- About this exercise:
Copy out each line of the listing below that contains the word "action".

The data Block Start

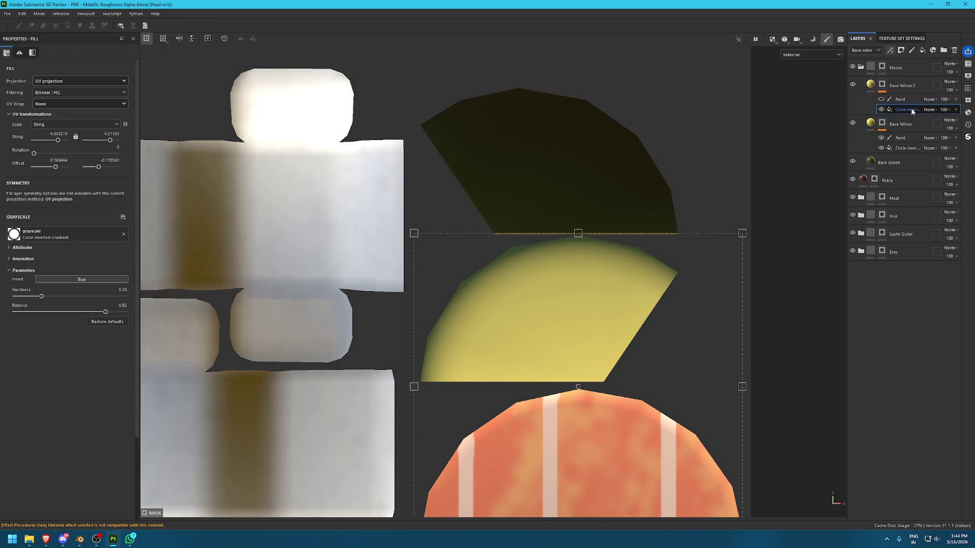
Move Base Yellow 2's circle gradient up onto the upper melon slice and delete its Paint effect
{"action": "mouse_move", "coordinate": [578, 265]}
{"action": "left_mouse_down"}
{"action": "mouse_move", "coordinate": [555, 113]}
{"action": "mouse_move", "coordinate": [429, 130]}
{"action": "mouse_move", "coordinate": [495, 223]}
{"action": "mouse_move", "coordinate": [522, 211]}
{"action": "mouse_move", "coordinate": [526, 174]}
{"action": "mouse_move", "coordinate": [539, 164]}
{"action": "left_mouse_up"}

The data Block End
The data Block Start

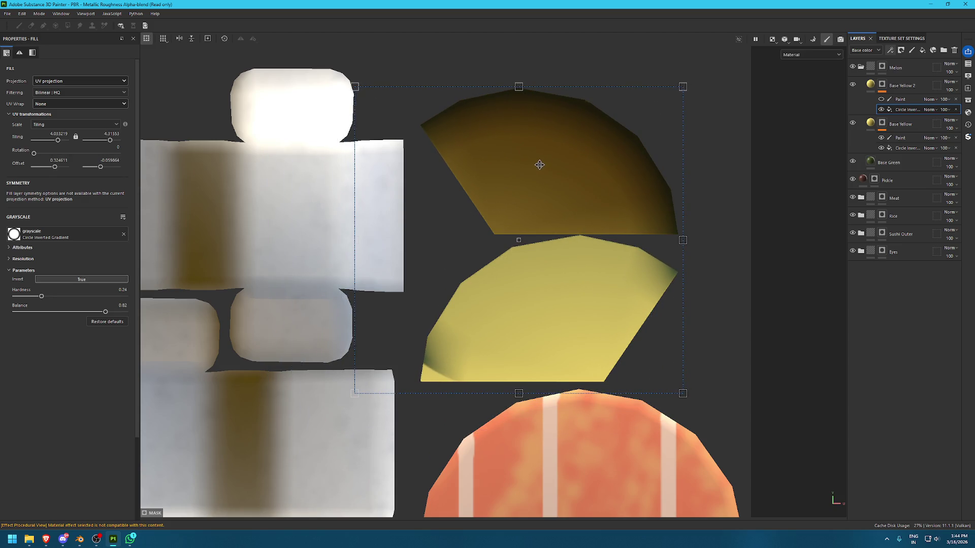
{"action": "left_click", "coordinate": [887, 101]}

The data Block End

- Solution for this exercise:
{"action": "mouse_move", "coordinate": [578, 265]}
{"action": "left_mouse_down"}
{"action": "mouse_move", "coordinate": [555, 113]}
{"action": "mouse_move", "coordinate": [429, 130]}
{"action": "mouse_move", "coordinate": [495, 223]}
{"action": "mouse_move", "coordinate": [522, 211]}
{"action": "mouse_move", "coordinate": [526, 174]}
{"action": "mouse_move", "coordinate": [539, 164]}
{"action": "left_mouse_up"}
{"action": "left_click", "coordinate": [887, 101]}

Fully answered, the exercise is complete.